17 PARA 18 DE FEVEREIRO DE 1995
Tenho de fugir sem pôr os pés no chão. Estou numa grande sala de baile, com lianas penduradas do tecto, a várias alturas. Agarro-me e vou passando de umas para as outras, dando balanço com o corpo e projectando-me sempre para diante. Tenho de fugir de um homem que me persegue. Faço-o com dificuldade. Então encontro um casal de meia-idade a quem peço abrigo em sua casa. É uma casa de passagem. Lá dentro há uma sala e um quarto. Eles acolhem-me e eu vou-me esconder no quarto do fundo.
Depois tocam à campainha, e sei logo que é ELE. Peço ao casal que diga ao homem que eu não estou ali, nem sabem de mim. Explico-lhes que devem ter muito cuidado porque ele é inteligentíssimo. Escondo-me no quarto, que tem uma porta que dá, também, para a rua. Para as traseiras da casa. Na porta há um olho-de-peixe.
Ouço, mal, a conversa entre o casal meu amigo e o homem que me persegue. Ouço a porta da rua bater e sei que ele se foi embora. Então ponho-me a espreitar pelo olho-de-peixe para o ver ir-se embora também deste lado da casa. Espreito e vejo só um corredor vazio ligeiramente deformado pela lente.
Afasto-me. Volto a olhar. Nada. Afasto-me e aproximo-me de novo, para ter a certeza de que ele se vai mesmo embora. E quando encosto, de novo, o meu olho ao olho-de-peixe sinto uma espécie de descarga eléctrica, um susto, um terror, porque, no mesmo instante, o meu perseguidor faz o mesmo do outro lado.
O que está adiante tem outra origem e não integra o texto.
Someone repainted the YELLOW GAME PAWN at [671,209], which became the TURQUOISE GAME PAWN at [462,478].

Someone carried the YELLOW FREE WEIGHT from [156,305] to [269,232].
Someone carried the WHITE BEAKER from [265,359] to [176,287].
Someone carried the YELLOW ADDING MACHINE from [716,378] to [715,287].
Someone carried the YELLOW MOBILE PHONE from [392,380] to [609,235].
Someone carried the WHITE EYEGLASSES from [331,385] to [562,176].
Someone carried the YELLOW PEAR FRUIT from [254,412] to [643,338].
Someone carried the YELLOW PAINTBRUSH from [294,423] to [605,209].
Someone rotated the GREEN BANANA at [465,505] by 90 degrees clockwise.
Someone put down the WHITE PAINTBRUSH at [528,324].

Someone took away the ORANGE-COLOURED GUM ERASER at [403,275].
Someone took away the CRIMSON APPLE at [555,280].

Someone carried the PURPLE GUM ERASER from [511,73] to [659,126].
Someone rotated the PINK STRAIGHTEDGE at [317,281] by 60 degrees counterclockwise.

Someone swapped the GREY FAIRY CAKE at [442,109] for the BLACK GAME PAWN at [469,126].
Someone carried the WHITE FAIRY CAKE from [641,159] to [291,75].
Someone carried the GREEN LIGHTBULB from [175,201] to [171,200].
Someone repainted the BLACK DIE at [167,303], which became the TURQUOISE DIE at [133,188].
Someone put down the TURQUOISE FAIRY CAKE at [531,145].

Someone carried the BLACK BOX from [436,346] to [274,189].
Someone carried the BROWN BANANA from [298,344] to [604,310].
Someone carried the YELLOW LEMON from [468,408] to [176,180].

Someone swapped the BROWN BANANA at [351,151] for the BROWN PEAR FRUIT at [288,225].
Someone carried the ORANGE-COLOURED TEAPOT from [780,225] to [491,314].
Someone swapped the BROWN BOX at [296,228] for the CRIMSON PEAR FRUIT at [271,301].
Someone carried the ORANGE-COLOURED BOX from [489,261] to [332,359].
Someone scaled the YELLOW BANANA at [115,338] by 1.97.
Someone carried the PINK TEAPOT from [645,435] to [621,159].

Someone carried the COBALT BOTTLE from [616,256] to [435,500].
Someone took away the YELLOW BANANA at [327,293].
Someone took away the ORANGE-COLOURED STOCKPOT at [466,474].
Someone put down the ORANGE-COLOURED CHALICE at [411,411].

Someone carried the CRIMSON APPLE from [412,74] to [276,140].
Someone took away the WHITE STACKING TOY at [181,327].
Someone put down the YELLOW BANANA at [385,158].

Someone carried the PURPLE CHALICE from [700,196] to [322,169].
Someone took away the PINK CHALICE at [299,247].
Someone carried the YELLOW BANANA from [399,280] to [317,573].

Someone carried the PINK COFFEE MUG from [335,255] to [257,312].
Num salto, enrolome no chão, junto à porta, e, a tremer, fico à espera que ele não tenha detectado a minha presença. Mas sei que, apesar de estar agachada junto da porta, não posso movimentar-me pelo quarto porque ele me detecta. E sei que há maneiras de ele conseguir espreitar, através do olho-de-peixe, e conseguir mesmo ver-me no ponto em que estou, embora não o faça por métodos habituais, até porque aquele dispositivo, em princípio, só serve para olhar de dentro para fora e não o contrário. Mas ELE consegue. Eu sei que ele consegue fazê-lo.
Ouço a sua respiração através da porta. Uma respiração pesada, de animal selvagem. Sei que ele nunca vai sair dali, nunca vai deixar de me perseguir, só vai parar quando me apanhar.
Tremo e aguardo.
Então, de repente, tomo uma decisão de instinto. Levanto-me e abro a porta ao meu inimigo, à fera que me persegue, ao homem ameaçador. E ele entra e eu atiro-me para ele e fundimo-nos num intensíssimo abraço.